A la ceremonia de asunción asistieron varios líderes latinoamericanos, como el peronista Alberto Fernández o los mandatarios conservadores de Paraguay, Mario Abdo, o Colombia, Iván Duque. También estuvo presente el rey Felipe VI, que viajó acompañado del vicepresidente español, Pablo Iglesias, cuyo partido político, Podemos, es muy cercano al MAS, históricamente.

La ya expresidenta Áñez prefirió marcharse a su región natal, Beni, antes de la toma de posesión de Arce. “He vuelto al Beni, a mi hogar, los que hoy me están acosando, tendrán tiempo”, tuiteó Áñez el sábado, anticipando que probablemente el nuevo gobierno tratará de perseguirla judicialmente por las víctimas de Sacaba y Senkata. “Entrego un país con la pandemia controlada, con la economía levantándose y con la democracia bien cimentada”, dijo también Áñez, que hace un año asumió la presidencia provisionalmente cuando era vicepresidenta del Senado, después de la desbandada general del gobierno de Morales y de los legisladores del MAS.
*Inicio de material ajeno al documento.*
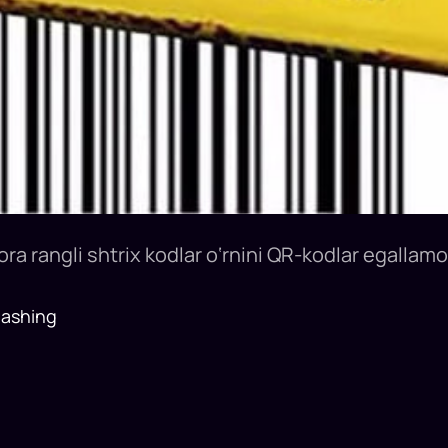
ora rangli shtrix kodlar o‘rnini QR-kodlar egallam
lashing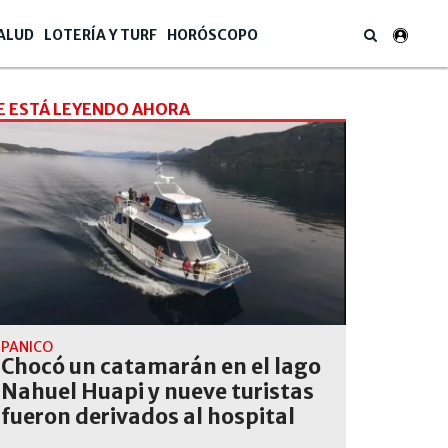
ALUD
LOTERÍA Y TURF
HORÓSCOPO
E ESTÁ LEYENDO AHORA
PÁNICO
Chocó un catamarán en el lago
Nahuel Huapi y nueve turistas
fueron derivados al hospital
Mientras tanto, Morales siguió la ceremonia desde Buenos Aires y felicitó a su delfín tuiteando. “Junto al pueblo, cuidaremos al gobierno, a nuestro proceso de cambio, trabajaremos por la unidad y saldremos de la crisis económica por el bien de próximas generaciones”, dijo el presidente del MAS, que optó por quedarse en Argentina hasta este lunes para no opacar a Arce, que en la campaña electoral supo mostrarse como moderado y obtener más apoyo que el 47% logrado por Morales en las controvertidas y anuladas elecciones del año pasado.

El gobierno de Áñez anunció que no cursaría la invitación para la ceremonia de traspaso de mando ni a Morales ni al presidente de Venezuela, Nicolás Maduro, que finalmente no viajó a La Paz este domingo. Sin embargo, los nuevos titulares de las dos cámaras parlamentarias, controladas por el MAS, sí extendieron la invitación al expresidente.

La sombra del exmandatario aymara planea sobre Arce y está por ver la influencia que tendrá en su gobierno la principal figura política de Bolivia, que hace unos días no dudó en realizar un viaje relámpago a Caracas para reunirse Maduro, el autoritario líder chavista apestado ya por casi todos los líderes de Latinoamérica, sin distinción de color político, excepto por Morales.

Tras violar ostensiblemente la cuarentena obligatoria en Argentina después de su viaje a Caracas, Morales abandonará este lunes el país que le dio refugio político. El expresidente cruzará a Bolivia desde la localidad fronteriza argentina de La Quiaca, acompañado de Alberto Fernández. Ese paso fronterizo permanece cerrado por la pandemia pero el mandatario argentino ha decidido hacer una nueva excepción con el líder indígena y permitir el paso de Morales y su comitiva, que realizarán un recorrido por territorio boliviano para llegar el miércoles, en olor de multitudes, a la localidad de Chimoré, en la región de Cochabamba, coincidiendo con el aniversario exacto de la partida al exilio del líder cocalero el 11 de noviembre del año pasado.